如何告诉Java JAR文件中正确的文件路径？

Question

I have put all my JavaFX code into a executable JAR-file. Everything is inside there.

When I compile it with Eclipse IDE, it works, but when I try to execute the JAR-file, I get an error.

Caused by: javafx.fxml.LoadException: 
file:/home/asus/program/JUSBPlotter/JUSBPlotter-0.0.1-SNAPSHOT-jar-with-dependencies.jar!/se/danielmartensson/fxml/front.fxml

When I have this Java code

 Parent root = FXMLLoader.load(getClass().getResource("/se/danielmartensson/fxml/front.fxml"));

There is nothing wrong with the FXML file.

fx:controller="se.danielmartensson.controller.Front"

Also I get errors when I try to display a picture in JavaFX.

Caused by: java.io.FileNotFoundException: file:/home/asus/program/JUSBPlotter/JUSBPlotter-0.0.1-SNAPSHOT-jar-with-dependencies.jar!/se/danielmartensson/pictures/computer.png (No such file or directory)

When I have this Java code:

FileInputStream picture1 = new FileInputStream(getClass().getResource("/se/danielmartensson/pictures/computer.png").getFile());

Question: How can I tell Java the correct file path in JAR-file?

Answer 1

One thing to remember is that resources are not the same thing as files, despite the fact they appear quite similar—especially before packaging an application. Once you package an application those resource files become entries in a JAR file which, while they can be thought of as files, cannot be accessed in the same way as files. In particular, the java.io.File API does not understand how to read those entries. You can, however, access these entries through the URL returned by Class#getResource(String) or the InputStream returned by Class#getResourceAsStream(String) . Note the latter basically just finds the URL and, if it exists, calls URL#openStream() . The reason you can access JAR entries (ie resources) with the URL is due to the JarURLConnection and related classes; I won't go into detail about how URLs are handled by Java as that's out of scope for this answer.

Now, since you're trying to display an image in JavaFX I assume you're using the Image class. There are basically three ways you can tell an Image where the image resource is.

1. Use Image#<init>(String) where the argument URL has no scheme. In this case the class will treat the URL as a path relative to the root of the classpath and try to access the image accordingly. Basically, the argument is the same argument you'd give to Class#getResource(String) , except that the path must be absolute (ie not relative to any class). This behavior is documented by the Image class:

   All URLs supported by URL can be passed to the constructor. If the passed string is not a valid URL, but a path instead, the Image is searched on the classpath in that case.

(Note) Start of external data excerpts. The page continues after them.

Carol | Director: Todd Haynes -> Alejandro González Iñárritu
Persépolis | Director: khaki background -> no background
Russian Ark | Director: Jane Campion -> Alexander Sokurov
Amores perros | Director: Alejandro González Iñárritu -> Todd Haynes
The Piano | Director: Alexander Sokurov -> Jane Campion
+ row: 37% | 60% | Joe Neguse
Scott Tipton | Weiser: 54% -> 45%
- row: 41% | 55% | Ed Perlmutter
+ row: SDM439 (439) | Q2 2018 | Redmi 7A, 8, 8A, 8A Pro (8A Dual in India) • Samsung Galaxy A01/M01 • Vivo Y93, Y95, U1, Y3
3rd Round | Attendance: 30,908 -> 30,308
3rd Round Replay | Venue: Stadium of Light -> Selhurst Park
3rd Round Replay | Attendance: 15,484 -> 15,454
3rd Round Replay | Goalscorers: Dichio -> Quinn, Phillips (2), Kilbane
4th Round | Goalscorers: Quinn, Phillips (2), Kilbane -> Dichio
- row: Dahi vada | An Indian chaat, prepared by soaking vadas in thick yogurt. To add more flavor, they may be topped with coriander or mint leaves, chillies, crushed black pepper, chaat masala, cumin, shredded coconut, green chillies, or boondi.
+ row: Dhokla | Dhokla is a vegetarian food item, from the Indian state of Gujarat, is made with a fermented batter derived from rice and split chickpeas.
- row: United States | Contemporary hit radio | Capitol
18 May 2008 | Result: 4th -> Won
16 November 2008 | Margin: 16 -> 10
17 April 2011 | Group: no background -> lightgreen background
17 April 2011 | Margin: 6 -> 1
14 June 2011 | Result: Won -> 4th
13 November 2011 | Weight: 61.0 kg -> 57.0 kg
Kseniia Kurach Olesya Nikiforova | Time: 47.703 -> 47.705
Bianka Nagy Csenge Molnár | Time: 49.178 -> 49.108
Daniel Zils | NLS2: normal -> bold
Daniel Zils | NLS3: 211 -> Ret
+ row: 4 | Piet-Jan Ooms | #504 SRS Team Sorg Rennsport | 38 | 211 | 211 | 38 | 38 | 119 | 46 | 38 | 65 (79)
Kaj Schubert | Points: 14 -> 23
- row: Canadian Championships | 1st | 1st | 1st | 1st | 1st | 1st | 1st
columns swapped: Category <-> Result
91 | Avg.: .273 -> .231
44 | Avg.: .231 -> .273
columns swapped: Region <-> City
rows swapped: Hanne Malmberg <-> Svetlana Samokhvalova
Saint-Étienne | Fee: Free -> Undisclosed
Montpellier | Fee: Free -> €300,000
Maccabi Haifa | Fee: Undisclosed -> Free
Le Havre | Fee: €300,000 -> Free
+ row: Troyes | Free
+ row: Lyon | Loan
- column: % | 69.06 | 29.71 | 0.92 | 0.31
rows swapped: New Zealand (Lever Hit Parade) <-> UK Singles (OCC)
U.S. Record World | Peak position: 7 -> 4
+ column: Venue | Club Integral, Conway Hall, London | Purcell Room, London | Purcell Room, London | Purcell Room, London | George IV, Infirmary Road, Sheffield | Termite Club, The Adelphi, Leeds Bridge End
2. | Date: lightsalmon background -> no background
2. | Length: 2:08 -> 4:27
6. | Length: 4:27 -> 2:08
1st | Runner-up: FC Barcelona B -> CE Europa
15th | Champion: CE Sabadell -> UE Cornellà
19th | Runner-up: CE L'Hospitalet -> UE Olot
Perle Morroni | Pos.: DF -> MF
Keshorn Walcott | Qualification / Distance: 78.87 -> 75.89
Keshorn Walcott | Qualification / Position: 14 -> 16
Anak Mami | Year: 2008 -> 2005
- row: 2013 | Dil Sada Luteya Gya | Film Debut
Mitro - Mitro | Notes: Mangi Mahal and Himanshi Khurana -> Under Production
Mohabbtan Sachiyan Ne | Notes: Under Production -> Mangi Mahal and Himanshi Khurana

   Note: If you're using modules then resource encapsulation comes into play when using this option. See GitHub Issue #441 .

2. Use the same constructor as used above but pass a valid URL (ie it has a scheme). When using a resource, you can simply convert the URL returned by Class#getResource(Sring) into a String using URL#toExternalForm() .

    Image image = new Image(getClass().getResource(...).toExternalForm()); 

   Note: You can also use URL#toString() which returns the same value.

3. Use Image#<init>(InputStream) . Here you can use Class#getResourceAsStream(String) . Don't forget to close the InputStream when done with it.

    try (InputStream is = getClass().getResourceAsStream(...)) { Image image = new Image(is); } 

All this assumes that the resources have been properly packaged in your JAR file when you built it. If that's not the case, follow the advice given by José Pereda in the question comments first.

---

Note that one can access the entries of a ZIP/JAR file using the java.util.zip.* API, the java.util.jar.* API, or the Java NIO's ZipFileSystemProvider . Each of these, especially the last option, allow you to access the entries of a ZIP/JAR file similar to actual files because they're designed specifically to do so. However, when using resources in an application you should stick with Class#getResource(String) and related methods.